Edited by: Stephen P. Hoffert
B.J. Doranz, J. Rucker, Y. Yi, R.J. Smyth, M. Samson, S.C. Peiper, M. Parmentier, R.G. Collman, R.W. Doms, "A dual-tropic primary HIV-1 isolate that uses fusin and the beta-chemokine receptors CKR-5, CKR-3, and CKR-2b as fusion cofactors," Cell, 85:1149-58, 1996. (Cited in more than 230 publications through November 1997)
Comments by Benjamin J. Doranz, Department of Pathology and Laboratory Medicine, University of Pennsylvania
While the cell surface protein receptor CD4 has been identified as the primary receptor for HIV, additional molecules, called coreceptors, are required for the virus to enter and infect a cell. Studies over the past decade have demonstrated that these coreceptors also determine the types of viral strains responsible for person-to-person transmission and the rate of onset of AIDS. For example, cells with the receptor CD4 typically are the target of T-tropic but not M-tropic HIV. T-tropic viruses emerge gradually in HIV-positive patients, have higher replicative ability, and correlate with the onset of AIDS. In contrast, M-tropic HIV, which is actually the virus that is transmitted from person to person, fails to infect cells with only CD4 surface receptors.
KEYS TO HIV INFECTION: Benjamin Doranz found that dual-tropic HIV could use any of a number of cofactors to infect a cell.
"The discovery of the functions of these coreceptors contributes a lot to our understanding of HIV," Doranz explains. "That HIV can utilize so many coreceptors suggests that the virus might evolve over time to utilize other coreceptors present on the surface of a cell."
The coreceptor CCR5 grabbed headlines just months after the discovery of its function, when scientists reported that a mutated gene for the coreceptor offered nearly complete protection from HIV infection. In collaboration with an international team of investigators, Doms and Doranz found that nearly 1 percent of people of Caucasian descent had this genetic mutation, which could prevent M-tropic HIV from infecting cells (M. Samson et al., Nature, 382:722-5, 1996). The team, led by researcher Marc Parmentier at the University of Brussels in Belgium, found no individuals homozygous for the mutated gene within a cohort of HIV-infected Caucasians. Experiments showing that HIV cannot utilize the mutated coreceptor offer a molecular explanation for the protection of some individuals, according to Doranz.

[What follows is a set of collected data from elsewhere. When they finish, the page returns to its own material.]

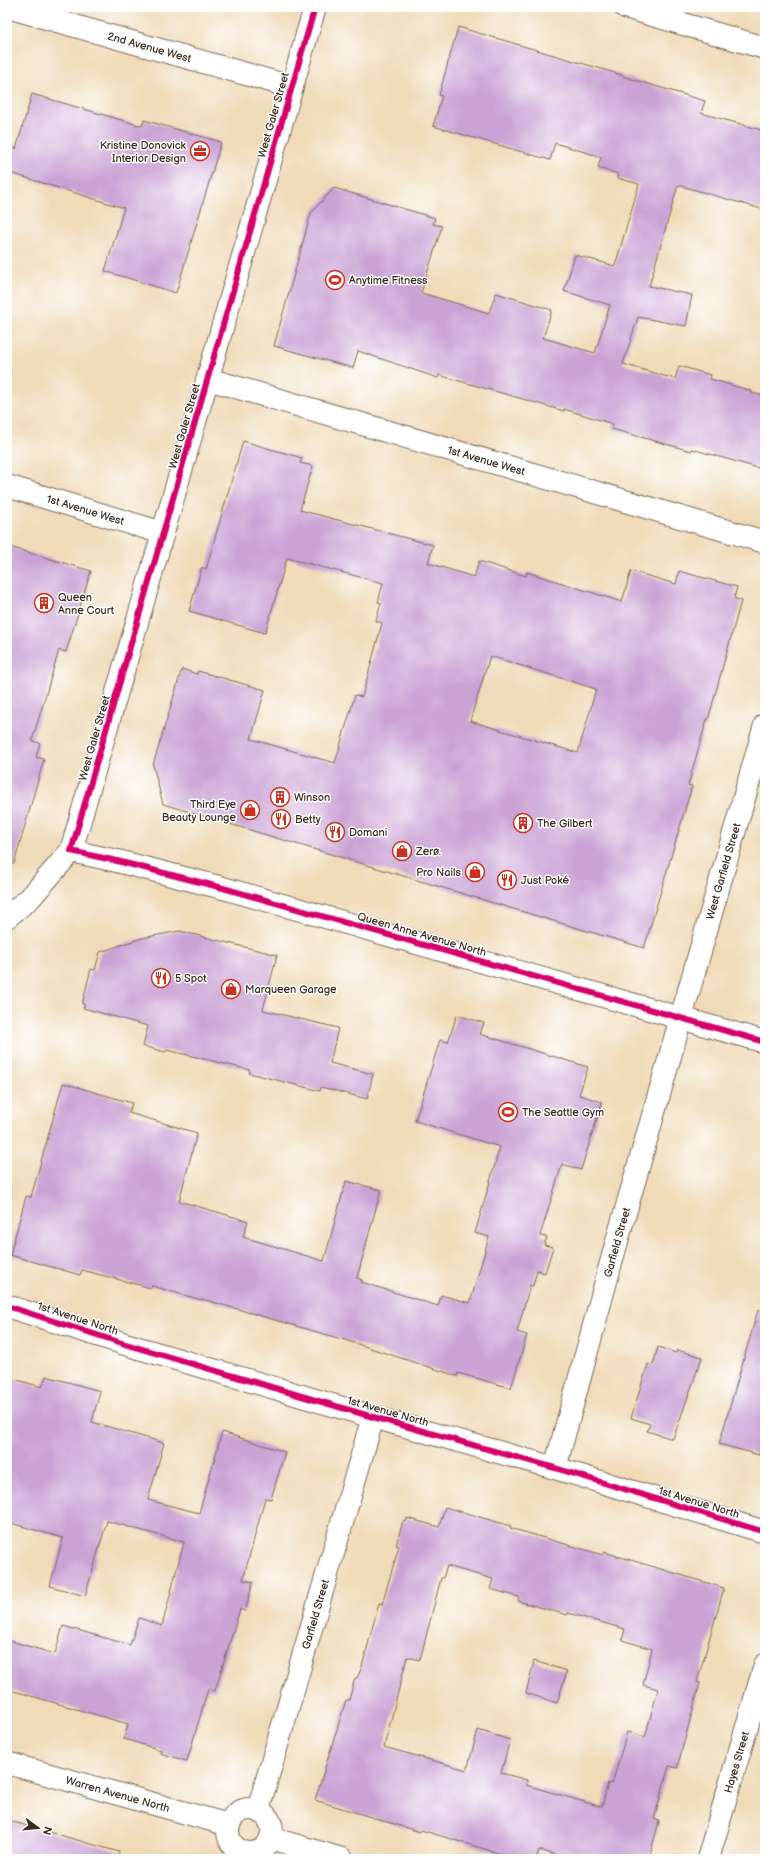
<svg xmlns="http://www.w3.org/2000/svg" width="772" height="1866" viewBox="0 0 772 1866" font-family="'Balsamiq Sans',sans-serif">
<rect width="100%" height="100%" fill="#fff"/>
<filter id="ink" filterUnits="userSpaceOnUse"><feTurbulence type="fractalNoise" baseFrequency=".025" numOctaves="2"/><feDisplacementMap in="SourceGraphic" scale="8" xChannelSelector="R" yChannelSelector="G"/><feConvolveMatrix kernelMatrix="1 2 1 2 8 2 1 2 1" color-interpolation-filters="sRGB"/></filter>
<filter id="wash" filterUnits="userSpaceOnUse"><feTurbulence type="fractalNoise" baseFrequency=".012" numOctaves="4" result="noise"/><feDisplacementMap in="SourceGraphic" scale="16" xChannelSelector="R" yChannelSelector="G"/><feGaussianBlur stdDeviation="0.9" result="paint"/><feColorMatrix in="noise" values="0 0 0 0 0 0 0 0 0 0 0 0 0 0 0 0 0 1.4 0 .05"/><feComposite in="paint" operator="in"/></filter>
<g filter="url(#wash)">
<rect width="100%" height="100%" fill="#f0dbb9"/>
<g id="blocks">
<path fill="#caa3d5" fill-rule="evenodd" d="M458,27L622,75V76L705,101L701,113L765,131V210L678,185L649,286L692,295L686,326L638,317L623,364L675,379L679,366L711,375L710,379L752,391L751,393L765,396V470L692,449L691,451L612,429L613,424L564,409V411L439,375L438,378L358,351L353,368L274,346L311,213L334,188L435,218L433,224L442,226L421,293L489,313L496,293L552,310L543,338L595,353L610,305L564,291L575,255L615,266L639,184L617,178L618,174L598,168L601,157L555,143L550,160L433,126L442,96L439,95Z
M32,94L142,126L144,120L221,142L176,293L105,271L124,208L7,172V146L16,149Z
M243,441L302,458L300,463L313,466L300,510L433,545L428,563L474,577L479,561L526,576L527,572L622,602L631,571L676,584L679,571L737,587L734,598L741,601L708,720L707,719L688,785L692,786L644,948L163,804L153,765L182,669L197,674L198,671L265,690L251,739L335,763L355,695L362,697L382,623L376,621L381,603L378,602L383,583L287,558L265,633L189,611L202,567L206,569ZM490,656L596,689L578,753L470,721Z
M7,546L91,571L66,652L59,650L32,741L40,743L36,757L44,759L14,864L7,863Z
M180,931L277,955L263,1010L338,1028L330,1063L373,1074L367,1099L321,1087L320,1091L249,1073L250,1070L167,1050L165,1052L143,1046L148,1026L83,1008L85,1005L82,1004L91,969L95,970L100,952L142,938Z
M457,1015L484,1023L480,1034L588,1067L579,1095L602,1102L581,1170L562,1164L540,1236L547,1237L544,1245L553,1247L545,1273L537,1270L533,1286L530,1285L517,1332L527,1335L511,1388L458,1373L457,1376L345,1340L202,1299V1300L152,1286L151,1288L82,1270L80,1275L10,1255L26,1196L31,1197L63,1083L132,1103L129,1113L197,1133L179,1201L248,1221L243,1237L324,1261L346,1181L381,1190L357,1278L362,1280L361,1282L438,1306L441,1295L470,1303L489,1237L475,1233L500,1147L415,1121L440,1040L448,1042Z
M758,1310L765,1311V1433L759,1455L719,1444Z
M658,1347L676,1353L677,1350L702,1357L673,1439L647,1431L650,1424L631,1418L648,1364L653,1365Z
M46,1376L100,1391L92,1422L164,1443L148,1500L199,1513L222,1432L285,1452L271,1499L265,1498L243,1580L253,1582L245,1611L240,1609L215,1691L208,1689L187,1761L160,1753L161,1750L124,1739L128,1724L7,1689V1640L55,1654L63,1626L130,1645L139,1618L162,1626L184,1542L107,1521L85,1596L50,1586L63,1538L7,1522V1377L42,1387Z
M445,1507L511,1526L510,1528L603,1555L604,1552L724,1588L697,1682L700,1683L677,1768L669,1766L654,1819L659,1821L649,1859H571L539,1850L536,1859H518L421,1830L420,1832L407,1828L315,1800L346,1700H349L355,1678H357L362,1667L379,1603L382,1604L399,1546L396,1545L403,1521L406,1522L407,1518L439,1527ZM447,1566L493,1579L490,1589L519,1597L518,1601L567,1615L568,1613L625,1629L622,1640L652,1649L643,1685L658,1689L645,1737L627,1732L612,1784L608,1783L602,1807L526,1785L527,1780L501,1773L510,1740L478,1730L467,1770L384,1747L407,1657L420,1660L441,1578H443Z
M534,1661L567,1671L557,1703L526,1693Z
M7,1820L119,1852L118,1859H7Z"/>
</g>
</g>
<g filter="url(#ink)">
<use href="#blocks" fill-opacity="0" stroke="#7a6854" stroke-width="1"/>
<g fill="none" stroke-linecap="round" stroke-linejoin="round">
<defs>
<g id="street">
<path id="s1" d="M7,7L292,87"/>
<path d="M625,7L765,48"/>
<path id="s2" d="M208,379L765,542"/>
<path id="s3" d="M7,486L163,533"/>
<path d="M7,1306L125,1344L373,1417L555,1468L765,1532"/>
<path id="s4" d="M555,1468L617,1241L765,725"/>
<path id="s5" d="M7,1763L229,1825"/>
<circle cx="250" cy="1831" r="22"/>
<path id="s6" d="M258,1810L373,1417"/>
<path d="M271,1838L342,1859"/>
<path id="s7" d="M708,1859L765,1665"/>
</g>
<path id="secondary" d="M71,851L117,861L223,888L765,1042
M7,917L30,898L71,851L315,7"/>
</defs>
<use href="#street" stroke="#7a6854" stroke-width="24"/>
<use href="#secondary" stroke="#7a6854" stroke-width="24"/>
<use href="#street" stroke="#fff" stroke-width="22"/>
<use href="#secondary" stroke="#fff" stroke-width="22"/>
<defs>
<path id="cycleway" d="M315,7L71,851L117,861L223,888L765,1042
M7,1306L125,1344L373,1417L555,1468L765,1532"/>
</defs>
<use href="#cycleway" stroke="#fff" stroke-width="8"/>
<use href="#cycleway" stroke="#d6006c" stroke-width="6"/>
</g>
</g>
<defs>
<symbol id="office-ring" viewBox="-11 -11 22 22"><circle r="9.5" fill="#fff" stroke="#c8321e" stroke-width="1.5"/><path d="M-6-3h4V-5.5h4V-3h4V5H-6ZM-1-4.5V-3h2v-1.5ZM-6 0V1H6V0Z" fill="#c8321e"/></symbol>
<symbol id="stadium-ring" viewBox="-11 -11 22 22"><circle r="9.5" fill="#fff" stroke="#c8321e" stroke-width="1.5"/><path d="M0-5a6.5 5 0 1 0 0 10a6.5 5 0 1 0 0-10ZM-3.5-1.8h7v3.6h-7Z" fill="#c8321e"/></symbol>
<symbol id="building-ring" viewBox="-11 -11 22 22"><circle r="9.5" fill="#fff" stroke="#c8321e" stroke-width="1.5"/><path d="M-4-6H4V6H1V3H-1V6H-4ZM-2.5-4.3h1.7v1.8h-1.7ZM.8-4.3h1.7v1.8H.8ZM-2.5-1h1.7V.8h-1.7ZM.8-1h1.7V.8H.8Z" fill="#c8321e"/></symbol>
<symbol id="shop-ring" viewBox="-11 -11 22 22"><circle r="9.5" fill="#fff" stroke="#c8321e" stroke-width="1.5"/><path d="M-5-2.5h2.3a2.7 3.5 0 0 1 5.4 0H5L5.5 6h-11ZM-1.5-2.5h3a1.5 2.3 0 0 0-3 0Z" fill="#c8321e"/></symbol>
<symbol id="restaurant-ring" viewBox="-11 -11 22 22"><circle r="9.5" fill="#fff" stroke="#c8321e" stroke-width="1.5"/><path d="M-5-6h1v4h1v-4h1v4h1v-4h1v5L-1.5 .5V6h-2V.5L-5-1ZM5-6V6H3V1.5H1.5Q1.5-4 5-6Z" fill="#c8321e"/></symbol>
</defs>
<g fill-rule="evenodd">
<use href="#office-ring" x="189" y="140" width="22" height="22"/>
<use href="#stadium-ring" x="324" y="269" width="22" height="22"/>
<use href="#building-ring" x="33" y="592" width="22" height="22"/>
<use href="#building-ring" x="269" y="786" width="22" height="22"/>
<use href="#shop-ring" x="239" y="799" width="22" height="22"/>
<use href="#restaurant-ring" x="270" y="808" width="22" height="22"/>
<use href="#building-ring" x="512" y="812" width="22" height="22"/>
<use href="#restaurant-ring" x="324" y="821" width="22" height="22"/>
<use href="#shop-ring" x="391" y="840" width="22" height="22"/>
<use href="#shop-ring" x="464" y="861" width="22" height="22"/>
<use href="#restaurant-ring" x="496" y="869" width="22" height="22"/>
<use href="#restaurant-ring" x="150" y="967" width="22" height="22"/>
<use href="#shop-ring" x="220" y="978" width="22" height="22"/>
<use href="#stadium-ring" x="497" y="1101" width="22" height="22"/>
</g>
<g text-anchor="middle" stroke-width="3" stroke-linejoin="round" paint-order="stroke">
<g font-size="11" fill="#3b2a1e" stroke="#fff">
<text dy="4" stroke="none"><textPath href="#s1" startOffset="148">2nd Avenue West</textPath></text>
<text transform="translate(273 115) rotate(-74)" y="4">West Galer Street</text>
<text transform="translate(184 426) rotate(-74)" y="4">West Galer Street</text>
<text dy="4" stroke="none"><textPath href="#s2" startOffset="290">1st Avenue West</textPath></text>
<text dy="4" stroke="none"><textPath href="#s3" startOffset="82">1st Avenue West</textPath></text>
<text transform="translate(94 738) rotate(-74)" y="4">West Galer Street</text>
<text dy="4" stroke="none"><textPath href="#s4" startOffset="620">West Garfield Street</textPath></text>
<text transform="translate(422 934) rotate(16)" y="4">Queen Anne Avenue North</text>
<text dy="4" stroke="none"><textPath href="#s4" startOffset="234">Garfield Street</textPath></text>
<text transform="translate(78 1318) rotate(18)" y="4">1st Avenue North</text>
<text transform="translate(388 1411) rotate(16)" y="4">1st Avenue North</text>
<text transform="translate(699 1502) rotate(17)" y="4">1st Avenue North</text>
<text dy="4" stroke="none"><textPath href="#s6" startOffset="204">Garfield Street</textPath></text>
<text dy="4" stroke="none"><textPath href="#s7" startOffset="101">Hayes Street</textPath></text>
<text dy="4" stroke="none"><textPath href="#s5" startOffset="115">Warren Avenue North</textPath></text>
</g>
<g font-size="11" fill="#3b2a1e" stroke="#fff" text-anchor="start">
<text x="186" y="149" text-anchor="end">Kristine Donovick<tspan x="186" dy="13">Interior Design</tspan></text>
<text x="349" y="284">Anytime Fitness</text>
<text x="58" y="601">Queen<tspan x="58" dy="13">Anne Court</tspan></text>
<text x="294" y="801">Winson</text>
<text x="236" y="808" text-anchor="end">Third Eye<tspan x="236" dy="13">Beauty Lounge</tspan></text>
<text x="295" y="823">Betty</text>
<text x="537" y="827">The Gilbert</text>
<text x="349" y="836">Domani</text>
<text x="416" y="855">Zerø.</text>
<text x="461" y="876" text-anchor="end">Pro Nails</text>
<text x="521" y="884">Just Poké</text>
<text x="175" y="982">5 Spot</text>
<text x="245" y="993">Marqueen Garage</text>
<text x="522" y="1116">The Seattle Gym</text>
</g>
</g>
<rect width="772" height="1866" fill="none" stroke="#fff" stroke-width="24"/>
<g transform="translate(38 1828) rotate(106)" stroke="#ffffff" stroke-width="3" paint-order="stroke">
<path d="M0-3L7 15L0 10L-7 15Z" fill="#3b2a1e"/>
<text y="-6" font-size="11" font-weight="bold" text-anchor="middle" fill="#3b2a1e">N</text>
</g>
</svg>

The discovery by Doranz and Doms that coreceptors are critical for HIV infection continues to receive attention as researchers now focus on ways to exploit coreceptors in developing therapies for HIV. Doranz recently collaborated in a study that showed that the small-molecule inhibitor ALX40-4C prevents HIV from utilizing the coreceptor CXCR4 for entry (B.J. Doranz et al., Journal of Experimental Medicine, 186:1395-1400, 1997). The study, which appeared in October, found that the inhibitor worked against T-tropic HIV strains as well as ligands and antibodies that naturally bind to the coreceptor CXCR4. However, the inability of ALX40-4C to block M-tropic or dual-tropic strains from replicating in cells that express both CXCR4 and CCR5 suggests that HIV can often adapt to use CCR5 if CXCR4 is not available, Doranz explains.
Research on coreceptors for HIV continues, as scientists are hopeful that it could provide a molecular basis for new drug therapies aimed at blocking receptor sites and thereby preventing the progression of HIV infection to AIDS. But some barriers must be overcome for the development of such treatments. "HIV mutates rapidly, and you never know which chemokine receptor the virus will target, " Doranz says. "You could run the chance of actually hastening the onset of AIDS by blocking CCR5 receptors and encouraging the use of CXCR4. Our discoveries show that we need to know more about how coreceptors interact and complement each other before a drug therapy can be considered safe."